Poor Newt. The GOP’s beloved policy wonk, long revered as an innovative thinker, quickly discovered how unforgiving his party can be for those who trespass against its conventional wisdom.
The only real question now is whether Gingrich emulates John McCain by surrendering any claim to intellectual independence before he bombs out of the GOP race, which otherwise seems assured.
Like Sarah Palin and Donald Trump before him, Gingrich finds himself under fire in what would look like another coordinated assault, except of course these things are always called a coincidence.
First it was Palin. Long the darling of the conservative media, it finally dawned on the GOP establishment — watching her negative poll numbers climb — that she can’t beat President Obama, and isn’t making any real attempt to become “serious” by boning up on the issues.
But the GOP’s real problem? To paraphrase columnist Clarence Page, the GOP candidates with the best chance of beating Obama appear to have the least chance of winning the party’s nomination.
Worse, Palin was also a darling of the mainstream media and was getting more attention than anyone else in the GOP. So conservative pundits began attacking her. (Athough it must wound Gingrich, the idea man, to see a recent poll putting him behind her, the woman with hardly any.)

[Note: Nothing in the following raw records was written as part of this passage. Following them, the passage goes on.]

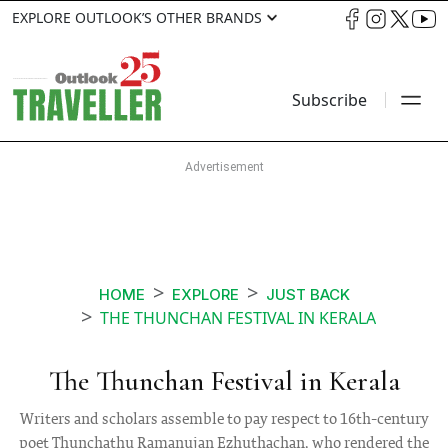
EXPLORE OUTLOOK’S OTHER BRANDS
Subscribe
HOME
EXPLORE
JUST BACK
THE THUNCHAN FESTIVAL IN KERALA
The Thunchan Festival in Kerala
Writers and scholars assemble to pay respect to 16th-century
poet Thunchathu Ramanujan Ezhuthachan, who rendered the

Then came Trump’s circus act. He rode to the top of the polls flogging birtherism, which the GOP establishment was trying to lock in the barn. The conservative machine shifted into gear again, and all of a sudden the usual suspects began to take down Trump, who didn’t really care because it was just a publicity stunt anyway.
But Gingrich does care, and thus it hurts. He has already issued at least one apology, for trashing the budget plan of Rep. Paul Ryan, R-Wis. What really rankled was that Gingrich reminded voters about the plan’s impact on Medicare, something all those House Republicans who voted for it when it seemed like such a good idea began to regret when they realized what a weapon it handed to Democrats.
So Gingrich seems doomed, and Trump and Huckabee, who were leading the pack, dropped out. Who’s next to attack? Probably Mitt Romney, polling barely ahead of a resurgent Palin, who started flirting with birtherism again after Trump’s success with it.